The internet spreading to every corner of our lives accelerated the growth of this social fabric. It lowers language barriers, makes it easier to figure out distant public transit systems, helps you find an electronics store where you can replace that phone charger you left at home, and perhaps most important to me, lets you instantly learn the history of any church or town or museum you stroll into. These social, cultural and economic ties are not just how you avoid going to war. It's how you build the trust and mutually agreeable incentives to cooperate when things like terrorist acts or global warming warrant a response larger than that which a single country can muster.

Brexit and other nativist movements undo this progress. At the same time the internet has been lowering borders, the reaction against refugees and immigrants and terrorism has been raising them. But severing ties to Europe's political, economic and social fabric is a terrible way to try to help a London pipefitter put out of work. The 10 percent drop Friday in the value of the British pound is a good illustration. That's 10 percent lopped off the purchasing power of UK consumers buying goods from abroad.

The Brexit insult is personal, too. I've spent the last five years working in France with no trouble because of the EU: I'm a UK citizen who could set up shop mostly anywhere in Europe. I thought my sons, also granted UK passports, would have the same opportunities. No more, unless it's explicitly negotiated in the next two years. I love the UK dearly, but now it's just a little island again from which my sons will be able to sally forth on ski holidays.

The mobility I experienced is a tremendous economic advantage for a region overall. Maybe I'll be proved wrong, but economic superpowers such as China and the US succeed in part because of scale. Where's the economic might of Switzerland or Mexico? For a multinational corporation setting up a manufacturing plant or European headquarters, the UK is no longer an obvious place to do so.

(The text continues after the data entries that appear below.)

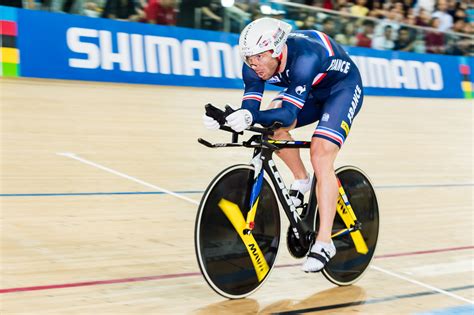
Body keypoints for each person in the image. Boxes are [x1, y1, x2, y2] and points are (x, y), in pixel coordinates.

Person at [203, 18, 365, 273]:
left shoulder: (305, 56)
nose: (252, 64)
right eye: (247, 58)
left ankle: (324, 242)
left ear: (275, 51)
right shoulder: (253, 68)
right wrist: (228, 119)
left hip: (341, 89)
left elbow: (289, 115)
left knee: (321, 154)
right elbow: (251, 110)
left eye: (256, 57)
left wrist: (249, 117)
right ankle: (302, 179)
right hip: (310, 90)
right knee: (271, 123)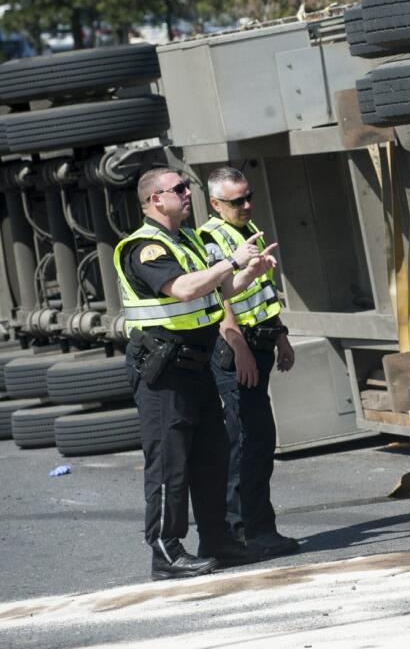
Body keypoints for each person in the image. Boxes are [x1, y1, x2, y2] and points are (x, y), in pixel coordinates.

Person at [116, 168, 276, 580]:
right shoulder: (145, 247)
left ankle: (217, 540)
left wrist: (247, 275)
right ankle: (166, 553)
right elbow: (183, 289)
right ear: (155, 200)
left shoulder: (184, 239)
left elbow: (214, 292)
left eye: (187, 187)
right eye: (180, 189)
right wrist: (229, 261)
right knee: (170, 463)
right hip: (164, 371)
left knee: (213, 455)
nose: (189, 194)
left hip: (196, 364)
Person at [198, 166, 299, 557]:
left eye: (248, 196)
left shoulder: (245, 230)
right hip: (235, 348)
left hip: (259, 342)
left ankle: (252, 528)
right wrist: (237, 344)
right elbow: (217, 297)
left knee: (257, 438)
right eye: (236, 201)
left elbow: (261, 290)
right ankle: (245, 532)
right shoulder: (211, 239)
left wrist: (281, 335)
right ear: (215, 204)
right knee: (247, 441)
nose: (246, 204)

I'm not so naive as to think "why can't we all just get along?" is a viable strategy for international cooperation. But the EU is one. For all its flaws -- among them bureaucracy and fiscal disunity that was profoundly ineffectual at dealing with the economic crises in Greece and Spain -- the EU was a functioning mechanism, a framework that can be improved. Now the country where I was born, which is a second home to me despite my American accent and US passport, is cutting itself off from that progress. It's a sad day.